TARO-TARO PHARMACEUTICAL INDUSTRIES LTD-Trading at 144.92, near their 52 week low.  Cap is 6.21b.  Short interest is .81.  P/E is 11.67.  EPS is 12.33.  Analysts are very bearish. Book is 37.59 per share.  EPS in coming years is not estimated.  Book growth is at 36.96.  Return on equity is at 36.32. Debt is at .29%.  Earnings are pretty steady with healthy bumps.  Return on equity is always really, really high.  So what’s the deal here: price held down by conflicting managing interests.  A larger company is milking our guy here.   Serious management questions.  I think this company is a monkey to sun pharma.  I like the idea of investing in fundamentals though.  So at a 17 rate of growth, we’ll have 180.69 in book, and thus 30.71 in EPS and thus 307 with a p/e of 12.  That’s some real conservative rejiggering.  Eh, I don’t like scummy self-interested boards.  I’ll buy em at 110.

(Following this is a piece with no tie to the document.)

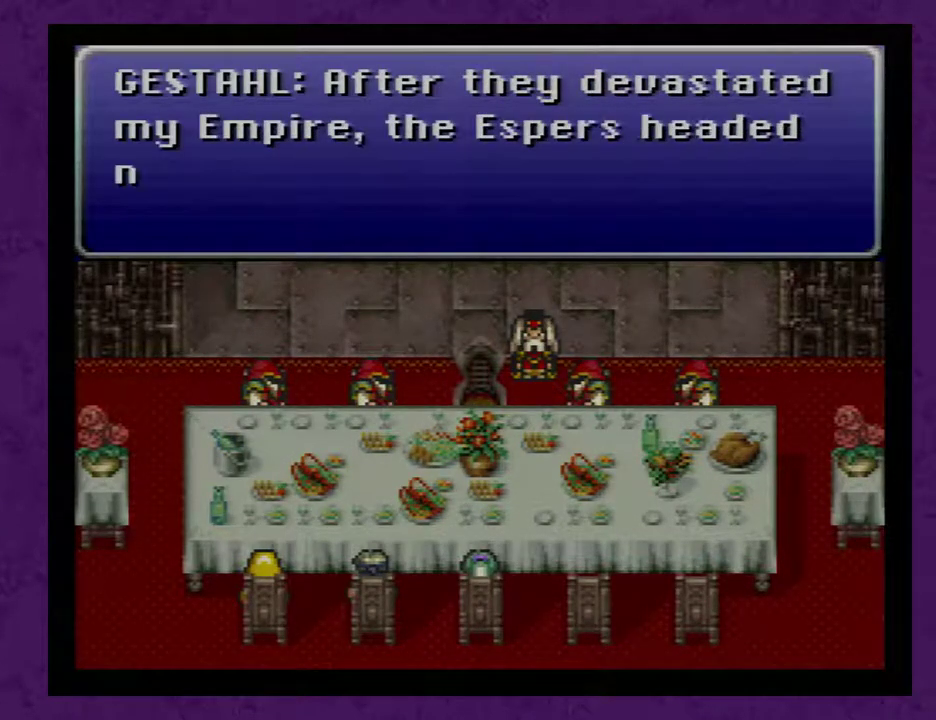
{"buttons": ["A"], "events": [[100, "A", "down"], [167, "A", "up"], [250, "A", "down"], [350, "A", "up"], [450, "A", "down"]]}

VNDA-VANDA PHARMACEUTICALS INC-Price is at 8.83.  52 week low is at 8.  P/E is 748.  Short interest is at 18%.  Cap is 378.06.  Analysts are very bearish.  Book is 3.41 per share.  Book growth is at 47%.  Retrn on equity is at 29.33.  Debt is none.  With 20% rate, we’ll see book of 21.11, and thus 4.222 in EPS, and thus with a 9 p/e a price of say 38.  They are buyable with this range, but what’s the problem here.  There is something scammy here.  I’d buy at 5.